Gaza,  Hamas,  Israel

Israel: no ceasefire that leave attack tunnels intact

I suppose John Kerry is doing what he considers his job in pressing for an immediate ceasefire between Israel and Hamas. But Israel at this point is right to reject any extended halt in hostilities that leaves even one of the attack tunnels from Gaza into Israeli territory intact. It’s a matter of the most basic self-defense.

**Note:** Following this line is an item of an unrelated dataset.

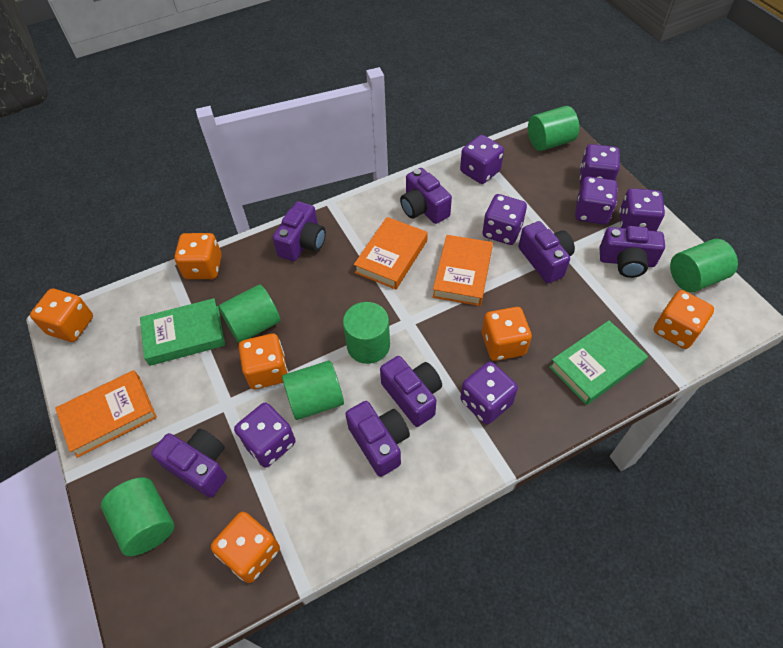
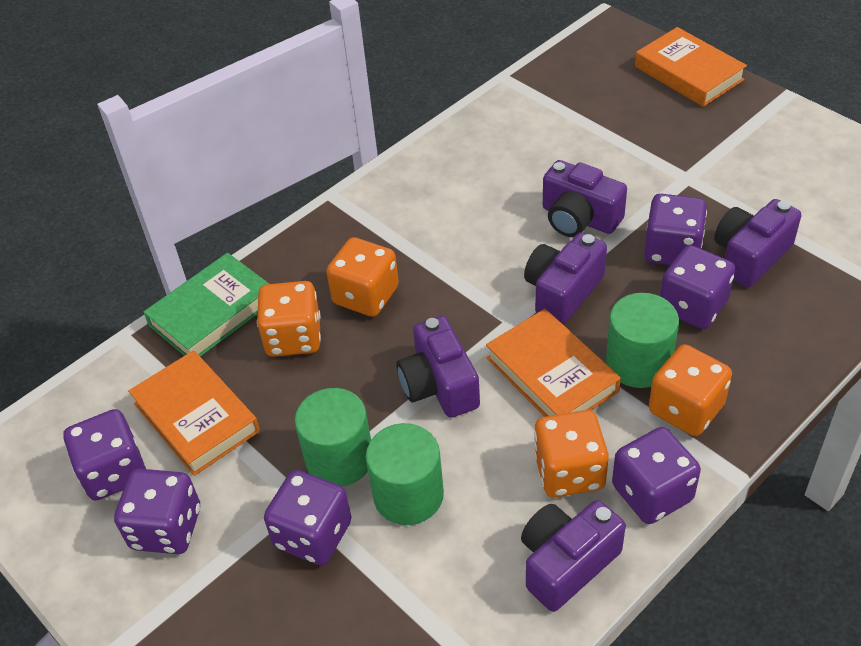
green book: 2 -> 1
green cylinder: 6 -> 3
orange dice: 6 -> 4
purple camera: 7 -> 5
purple dice: 7 -> 6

You can watch the IDF doing its job here:

There will be time later to inquire into why the Israel’s leaders failed to deal with the tunnel threat years ago and, one hopes, to hold those leaders accountable. The Times of Israel’s Avi Issacharoff writes:

The failure is that of the political echelon, which preferred to ignore the threat growing under Israel’s southern border for five years. Decision makers knew about the tunnels, and about Hamas’s 9,000-10,000 rockets, but it was easier for them to shut their eyes for convenience and quiet’s sake. It was easier for them to butt heads with Palestinian Authority President Mahmoud Abbas over his dire request to join UNESCO bodies (which clearly poses an existential threat to the State of Israel, forgive my sarcasm), and to expand the settlement enterprise in the West Bank, than it was to deal with an armed and dangerous guerrilla army that maintained the quiet only for as long as convenient.

In an encouraging sign, dozens of Hamas fighters have chosen to surrender to the IDF rather than to martyr themselves– thus defying their leader Mashaal (living comfortably in a luxury hotel in Qatar).

And here is a report about a temporary hospital to treat Gazans, opened and run by the IDF:

Memo to George Galloway: During the Warsaw Ghetto uprising, the Nazis did not set up a field hospital to treat Polish Jews.

Update: 800,000 tons of concrete for 18 tunnels.

Further update: Kerry says there was never a formal ceasefire proposal on the table for Israel to accept or reject. So who knows?